Virtually all the Beras died of cholera in the Sunderbans. Only the old mistress and one of the sons’ wives returned one day in the middle
of the famine. “They arrived with their pots and buckets tied up in rags, back to their old home, and started wailing,” recalled Samonto. “Everyone gathered to hear what had happened.” The younger woman had lost her husband and daughter but was pregnant; she soon gave birth to a boy she named Kangal, meaning destitute. (The word may derive from
kankal,
for skeleton.)
“I was married when I still had my milk teeth,” related Nayontara Bera, who had become Kangal’s child bride. Her father had been wealthy but gambled most of his possessions away. At her childhood home, her mother would seat the siblings for their scant midday meal and say, “Eat up what you have—what else can you do? Eight mouths you brothers and sisters are. They gave me here in marriage seeing your father has twenty-five acres, but he has destroyed everything.” Nayontara, then seven, would complain that she had been served too little food and would willfully refuse to eat. One day when her mother was away, an aunt talked to her father. Her relative in Kalikakundu was bringing up a little son alone and could use another pair of hands around the house. Could she have Nayontara? The father agreed, and the aunt talked the little girl into a trip.

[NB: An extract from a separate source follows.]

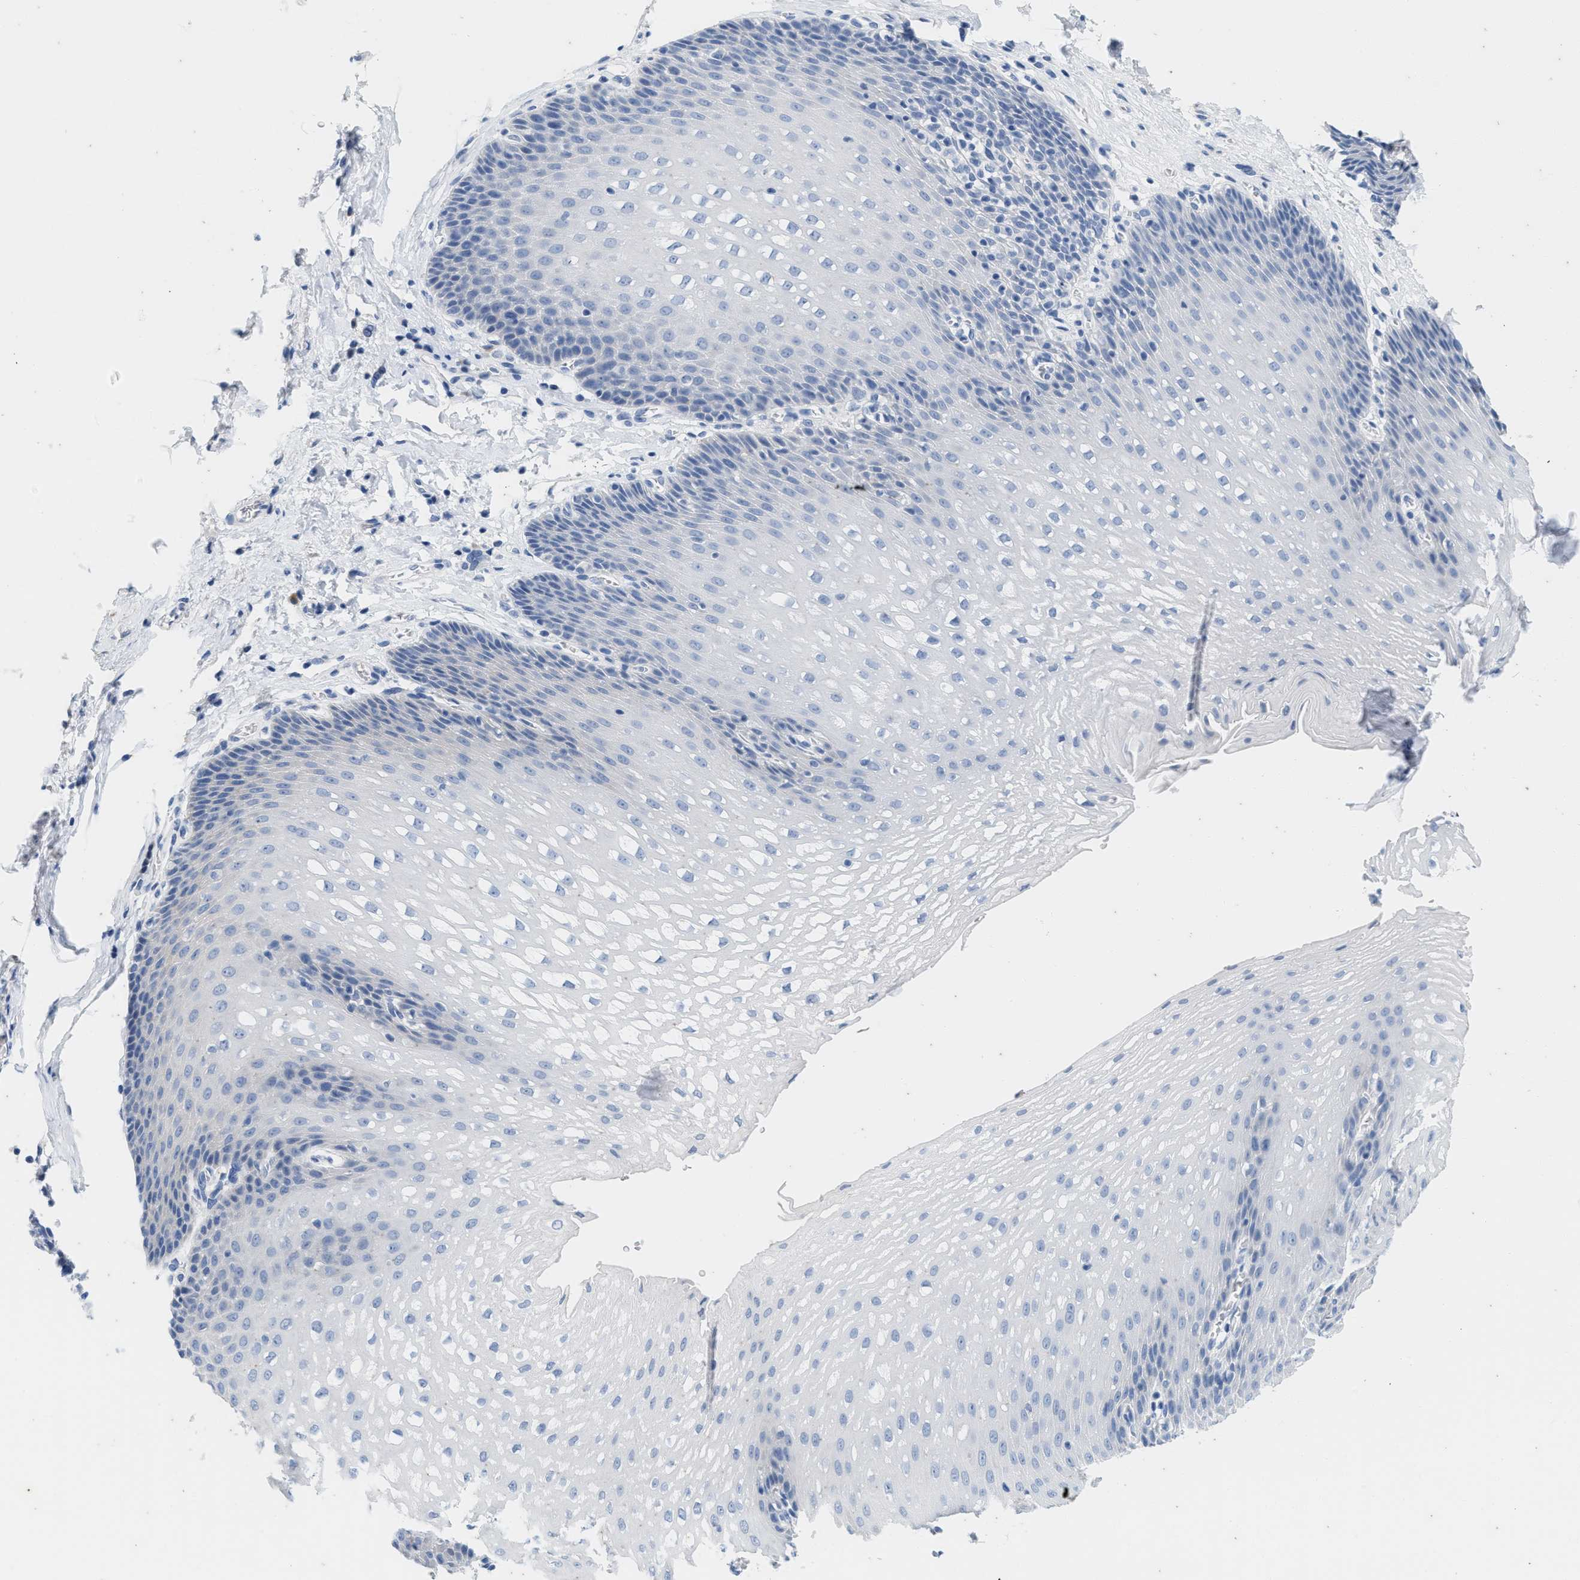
{"staining": {"intensity": "negative", "quantity": "none", "location": "none"}, "tissue": "esophagus", "cell_type": "Squamous epithelial cells", "image_type": "normal", "snomed": [{"axis": "morphology", "description": "Normal tissue, NOS"}, {"axis": "topography", "description": "Esophagus"}], "caption": "Immunohistochemistry histopathology image of benign esophagus stained for a protein (brown), which demonstrates no positivity in squamous epithelial cells.", "gene": "ABCB11", "patient": {"sex": "male", "age": 48}}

“They said they’d take me to the fair, and to my mother, but they brought me here instead. I was crying for my mother. They gave me puffed rice and sweets to keep me quiet.” Nayontara was forced to stay and a year later was married to the much younger Kangal, with whom she would play in-between housework. “We’d get rice once in two or three days,” she related, weeping throughout the telling of her story. “My mother-in-law would go to people’s homes to make puffed rice and earn something. If we got an egg we couldn’t eat it—had to sell it.”
 
NEWSPAPERS IN CALCUTTA wrote horrified accounts of the moral degeneracy that the famine had induced. Mothers had turned into murderers, village belles into whores, fathers into traffickers of daughters. But why had the millions of starving people refrained from looting food from the shops, most of which were unguarded? Surely, opined some experts, it was due to that inexplicable eastern trait known as fatalism.
The evidence suggests otherwise. Initially, what had kept the villagers from committing robberies was the ferocity with which they clung to their values. And by the time they became desperate enough to consider crime, most were too weak to strike at anyone who was better fed. Relief officer Binay R. Sen explained to the famine commission why there were no food riots in later stages of the calamity. “When there is a famine on that scale people are devitalised to such an extent that by the time they come to an area where there is supply they have no physical reserve left in them to take to violence,” he testified. One man reported seeing a beggar in Geokhali who grabbed a handful of kolai from a pile stacked in a storefront and stuffed it into his mouth: “The shopkeeper hit him, and he just fell there and died.”